Marian Burros, retired New York Times food columnist spoke on 24th of April at a symposium honoring N.Y.U. food researcher Marion Nestle called Marion Nestle and the State of Food: Policy, Media, Education and More.
Burros explains that what is changing in people’s eating and shopping habits nowadays is what can dictate improvements in how food is grown and manufactured for consumption. Consumers are expecting “fresh food”. “clean food”, she says. Although a lot of people do not seem to fully understand what those expressions mean.
Consumers should not expect anything beyond warnings from their governments about the health risk of certain food products. Burros refers to a recent E. coli outbreak that has so far hospitalized 50 people in the USA. “The federal government says that they’re not going to do any more than tell everybody that this is a problem, and not to eat it. They’re not going to look any further into it.”, says Burros on the podcast released by Scientific American on 30/04/2018. Therefore, we as consumers have to do our own investigation when reading a product’s label, even if it takes longer to do your grocery shopping than usual.

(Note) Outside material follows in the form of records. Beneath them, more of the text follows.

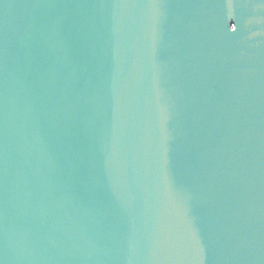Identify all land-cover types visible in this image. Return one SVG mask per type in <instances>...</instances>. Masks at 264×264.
I'll return each instance as SVG.
<instances>
[{"label": "water", "instance_id": "obj_1", "mask_svg": "<svg viewBox=\"0 0 264 264\" xmlns=\"http://www.w3.org/2000/svg\"><path fill=\"white\" fill-rule=\"evenodd\" d=\"M0 264H264V0H0Z\"/></svg>", "mask_w": 264, "mask_h": 264}]
</instances>
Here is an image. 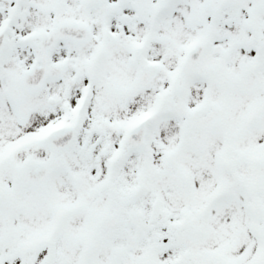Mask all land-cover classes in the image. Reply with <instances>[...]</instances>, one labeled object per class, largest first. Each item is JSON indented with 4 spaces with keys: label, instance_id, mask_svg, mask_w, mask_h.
<instances>
[{
    "label": "snow or ice",
    "instance_id": "obj_1",
    "mask_svg": "<svg viewBox=\"0 0 264 264\" xmlns=\"http://www.w3.org/2000/svg\"><path fill=\"white\" fill-rule=\"evenodd\" d=\"M0 264H264V0H0Z\"/></svg>",
    "mask_w": 264,
    "mask_h": 264
}]
</instances>
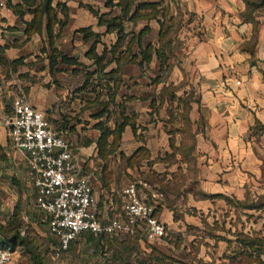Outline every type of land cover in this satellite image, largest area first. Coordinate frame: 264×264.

It’s a time well-spent in order to protect yourself and your family against companies that say, for example, their products are GMO-free. “A lot of people are now labeling with GMOs. I don’t worry about GMOs as much as I worry about the pesticides that are put on GMOs.” says Marian Burros.
Although it’s more time-consuming, it is better to look carefully at what you’re buying; examine a nutrition facts label and figure out what the columns and numbers really mean. Read beyond the label.